* [EXERCISE DESCRIPTION]: The line containing "back to work — or back in the game. This" marks the end; return exactly every line from the start of the records up to and including it, but no pictures.

*** Opening RECORDS PROVIDED ***

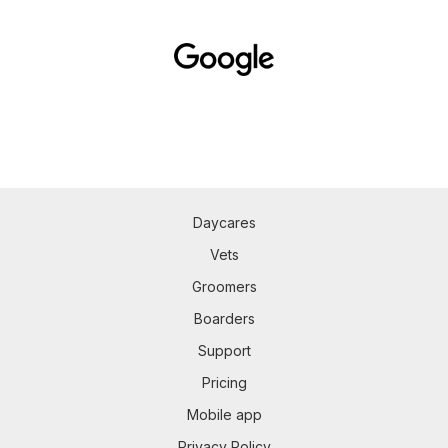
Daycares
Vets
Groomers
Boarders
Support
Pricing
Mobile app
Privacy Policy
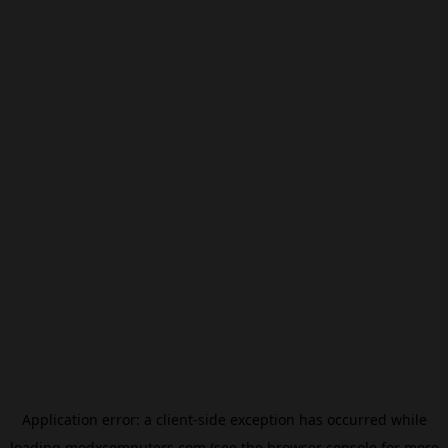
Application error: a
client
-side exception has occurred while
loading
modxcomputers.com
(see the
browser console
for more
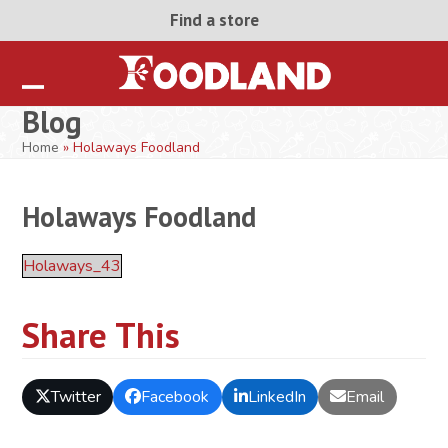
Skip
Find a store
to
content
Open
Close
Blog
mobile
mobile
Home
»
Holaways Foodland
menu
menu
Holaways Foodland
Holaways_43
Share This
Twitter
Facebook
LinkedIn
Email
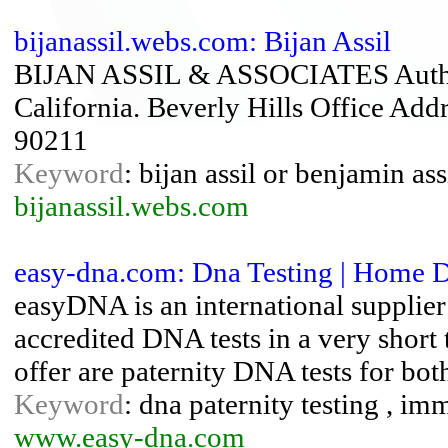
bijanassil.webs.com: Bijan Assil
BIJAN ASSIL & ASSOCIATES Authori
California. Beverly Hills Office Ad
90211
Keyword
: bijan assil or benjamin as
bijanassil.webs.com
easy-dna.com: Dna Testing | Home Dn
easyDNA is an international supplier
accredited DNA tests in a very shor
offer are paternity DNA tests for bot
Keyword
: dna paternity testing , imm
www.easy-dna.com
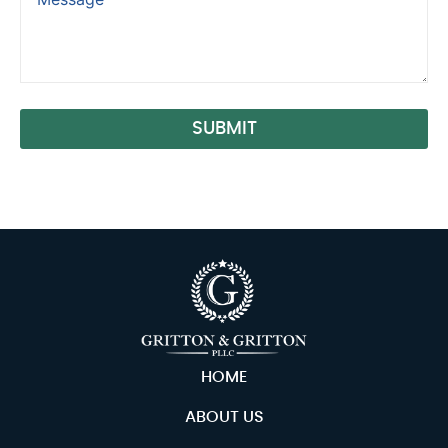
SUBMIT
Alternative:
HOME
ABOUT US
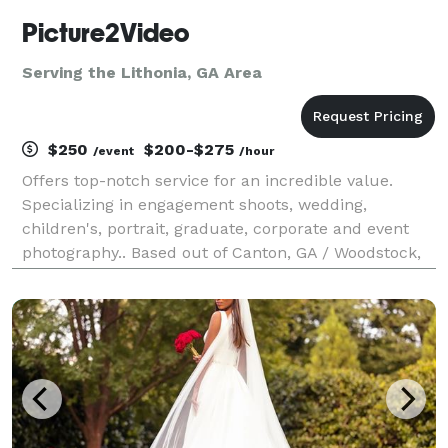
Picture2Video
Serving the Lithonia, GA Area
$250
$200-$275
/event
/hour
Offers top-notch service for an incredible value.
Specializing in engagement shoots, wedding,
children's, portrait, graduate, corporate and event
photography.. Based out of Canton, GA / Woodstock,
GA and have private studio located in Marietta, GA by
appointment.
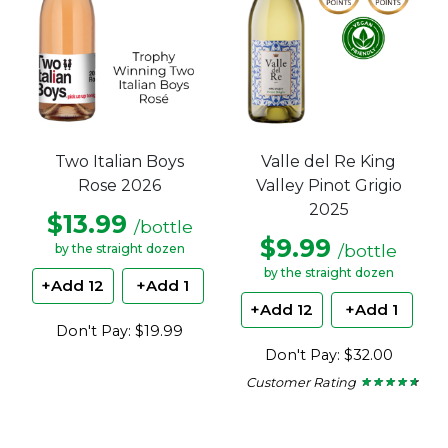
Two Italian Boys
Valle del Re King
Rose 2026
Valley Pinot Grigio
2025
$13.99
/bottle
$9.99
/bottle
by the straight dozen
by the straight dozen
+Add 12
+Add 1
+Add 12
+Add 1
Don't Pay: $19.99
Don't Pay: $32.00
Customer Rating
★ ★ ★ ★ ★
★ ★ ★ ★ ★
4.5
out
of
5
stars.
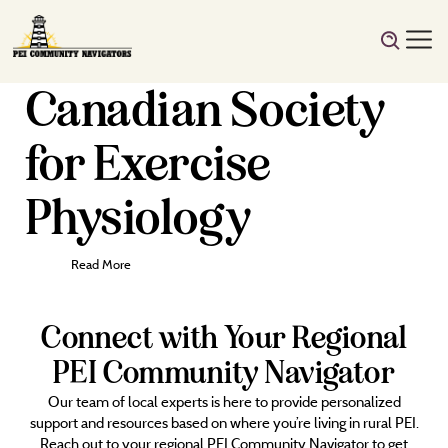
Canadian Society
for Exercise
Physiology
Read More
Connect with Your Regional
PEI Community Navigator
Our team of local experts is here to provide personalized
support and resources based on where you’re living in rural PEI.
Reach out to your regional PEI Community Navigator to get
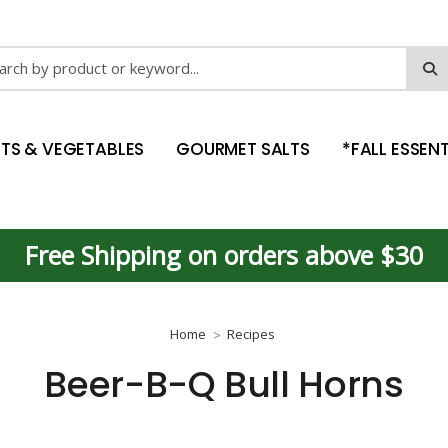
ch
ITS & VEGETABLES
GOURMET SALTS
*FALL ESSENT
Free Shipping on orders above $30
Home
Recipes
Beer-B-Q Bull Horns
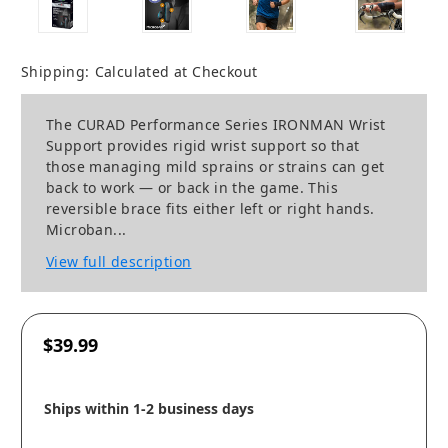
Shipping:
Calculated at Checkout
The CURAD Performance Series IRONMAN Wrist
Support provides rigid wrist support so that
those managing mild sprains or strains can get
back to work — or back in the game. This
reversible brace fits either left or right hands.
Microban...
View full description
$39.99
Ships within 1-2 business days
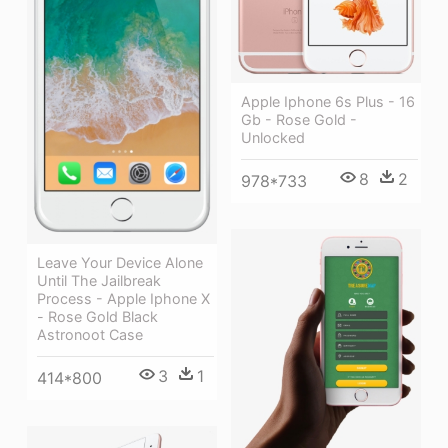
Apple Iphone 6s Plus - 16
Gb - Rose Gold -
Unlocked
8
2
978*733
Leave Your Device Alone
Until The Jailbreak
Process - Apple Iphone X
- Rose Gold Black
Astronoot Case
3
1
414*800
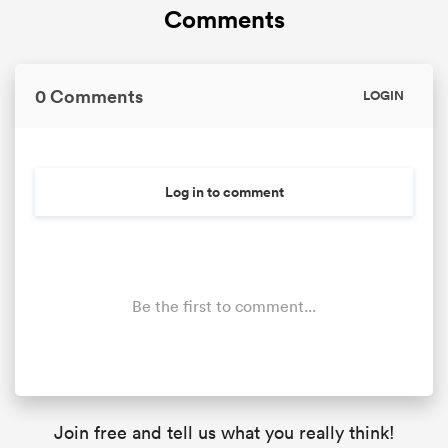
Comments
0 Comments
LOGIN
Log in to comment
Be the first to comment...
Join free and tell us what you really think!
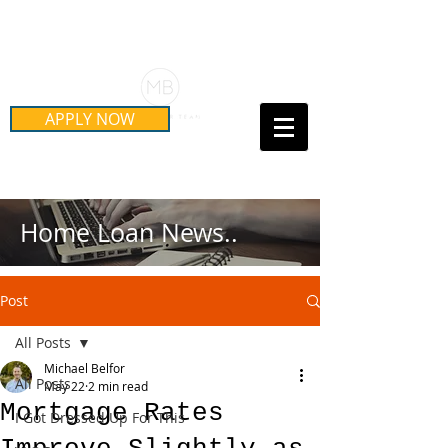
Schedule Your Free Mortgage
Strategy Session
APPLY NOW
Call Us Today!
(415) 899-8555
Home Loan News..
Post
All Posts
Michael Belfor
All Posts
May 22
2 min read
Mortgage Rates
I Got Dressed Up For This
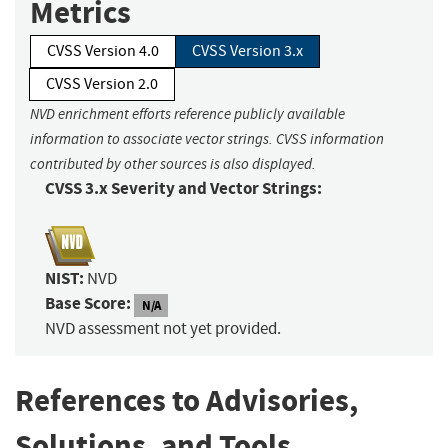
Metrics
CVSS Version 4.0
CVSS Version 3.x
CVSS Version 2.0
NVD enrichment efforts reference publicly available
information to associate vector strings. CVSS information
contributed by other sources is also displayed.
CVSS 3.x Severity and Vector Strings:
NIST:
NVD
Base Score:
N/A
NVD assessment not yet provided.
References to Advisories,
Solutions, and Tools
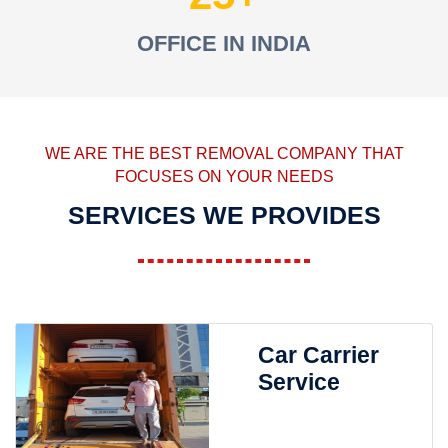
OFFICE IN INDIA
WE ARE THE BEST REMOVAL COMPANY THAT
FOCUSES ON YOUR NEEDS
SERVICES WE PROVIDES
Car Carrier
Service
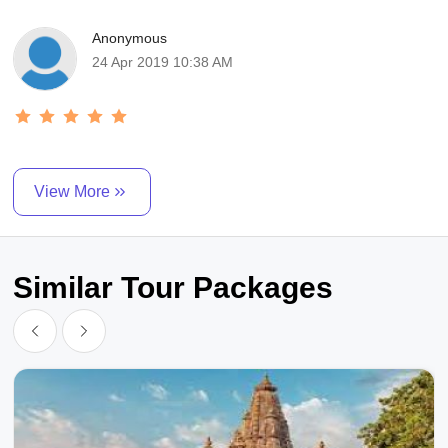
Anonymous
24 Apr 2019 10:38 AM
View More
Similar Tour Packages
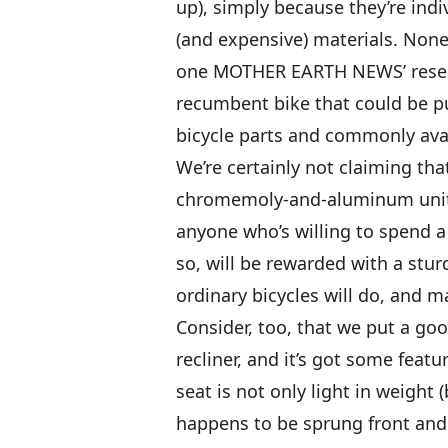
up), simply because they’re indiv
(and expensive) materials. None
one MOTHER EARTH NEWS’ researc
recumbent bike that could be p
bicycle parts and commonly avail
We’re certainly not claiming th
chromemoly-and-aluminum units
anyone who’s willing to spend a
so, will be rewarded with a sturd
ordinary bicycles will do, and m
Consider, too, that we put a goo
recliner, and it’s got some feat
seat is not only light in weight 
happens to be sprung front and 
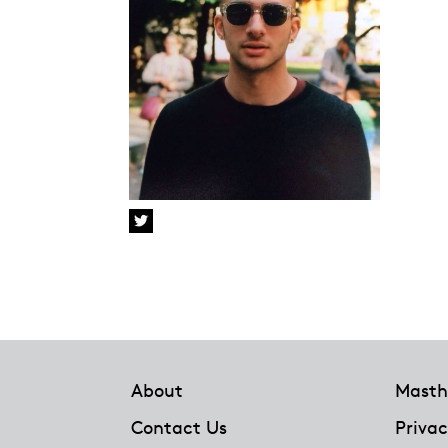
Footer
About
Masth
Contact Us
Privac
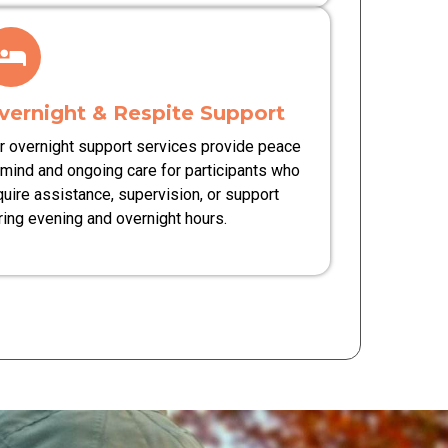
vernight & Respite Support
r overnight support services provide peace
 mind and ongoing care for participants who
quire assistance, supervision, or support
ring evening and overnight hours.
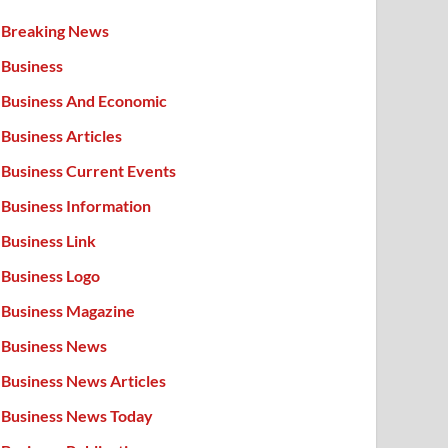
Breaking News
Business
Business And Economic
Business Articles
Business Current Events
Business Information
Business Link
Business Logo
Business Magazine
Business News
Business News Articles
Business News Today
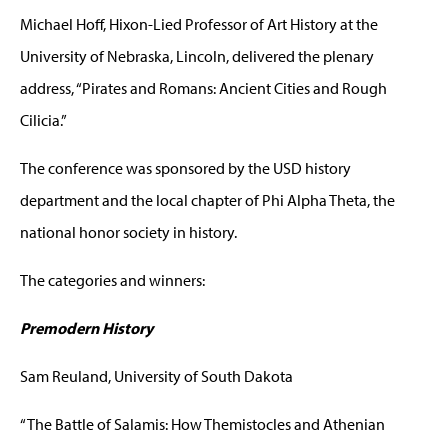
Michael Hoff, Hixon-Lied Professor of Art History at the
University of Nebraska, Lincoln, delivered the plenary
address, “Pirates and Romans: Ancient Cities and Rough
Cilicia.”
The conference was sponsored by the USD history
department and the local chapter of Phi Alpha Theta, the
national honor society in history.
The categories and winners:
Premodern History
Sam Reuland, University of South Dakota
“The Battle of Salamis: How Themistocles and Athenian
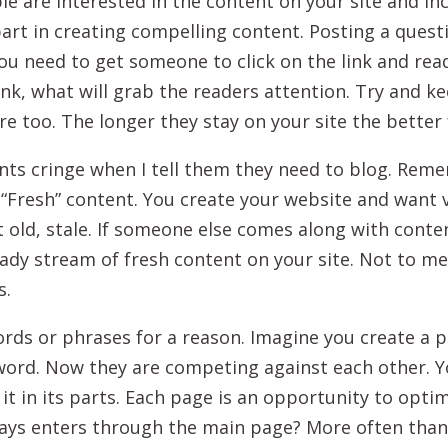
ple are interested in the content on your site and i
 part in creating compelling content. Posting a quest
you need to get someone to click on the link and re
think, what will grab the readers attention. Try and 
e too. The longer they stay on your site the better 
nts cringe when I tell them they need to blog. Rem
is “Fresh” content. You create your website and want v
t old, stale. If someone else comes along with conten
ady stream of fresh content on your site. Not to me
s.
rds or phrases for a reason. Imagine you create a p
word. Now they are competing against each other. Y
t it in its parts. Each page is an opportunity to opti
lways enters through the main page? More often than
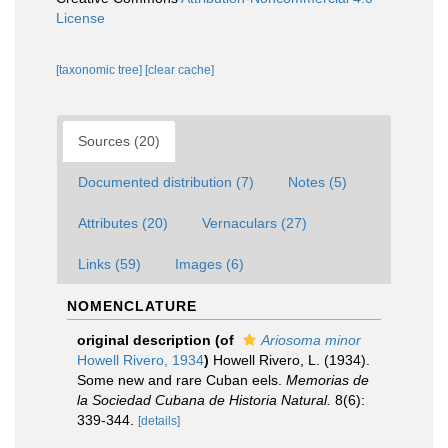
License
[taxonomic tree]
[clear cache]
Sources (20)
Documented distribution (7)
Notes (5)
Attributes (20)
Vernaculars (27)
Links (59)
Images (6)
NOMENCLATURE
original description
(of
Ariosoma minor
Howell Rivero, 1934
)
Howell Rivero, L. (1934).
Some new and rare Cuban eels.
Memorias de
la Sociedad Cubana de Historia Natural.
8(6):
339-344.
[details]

*** Closing RECORDS PROVIDED ***

* [SOLUTION TO THE PROBLEM]:
Daycares
Vets
Groomers
Boarders
Support
Pricing
Mobile app
Privacy Policy
Application error: a
client
-side exception has occurred while
loading
modxcomputers.com
(see the
browser console
for more
Skip
Find a store
to
content
Open
Close
Blog
mobile
mobile
Home
»
Holaways Foodland
menu
menu
Holaways Foodland
Holaways_43
Share This
Twitter
Facebook
LinkedIn
Email
bijanassil.webs.com: Bijan Assil
BIJAN ASSIL & ASSOCIATES Authori
California. Beverly Hills Office Ad
90211
Keyword
: bijan assil or benjamin as
bijanassil.webs.com
easy-dna.com: Dna Testing | Home Dn
easyDNA is an international supplier
accredited DNA tests in a very shor
offer are paternity DNA tests for bot
Keyword
: dna paternity testing , imm
www.easy-dna.com
SUBMIT
Alternative:
HOME
ABOUT US
Picture2Video
Serving the Lithonia, GA Area
$250
$200-$275
/event
/hour
Offers top-notch service for an incredible value.
Specializing in engagement shoots, wedding,
children's, portrait, graduate, corporate and event
photography.. Based out of Canton, GA / Woodstock,
GA and have private studio located in Marietta, GA by
appointment.
Two Italian Boys
Valle del Re King
Rose 2026
Valley Pinot Grigio
2025
$13.99
/bottle
$9.99
/bottle
by the straight dozen
by the straight dozen
+Add 12
+Add 1
+Add 12
+Add 1
Don't Pay: $19.99
Don't Pay: $32.00
Customer Rating
★ ★ ★ ★ ★
★ ★ ★ ★ ★
4.5
out
of
5
stars.
Canadian Society
for Exercise
Physiology
Read More
Connect with Your Regional
PEI Community Navigator
Our team of local experts is here to provide personalized
support and resources based on where you’re living in rural PEI.
Reach out to your regional PEI Community Navigator to get
ch
ITS & VEGETABLES
GOURMET SALTS
*FALL ESSENT
Free Shipping on orders above $30
Home
Recipes
Beer-B-Q Bull Horns
Shipping:
Calculated at Checkout
The CURAD Performance Series IRONMAN Wrist
Support provides rigid wrist support so that
those managing mild sprains or strains can get
back to work — or back in the game. This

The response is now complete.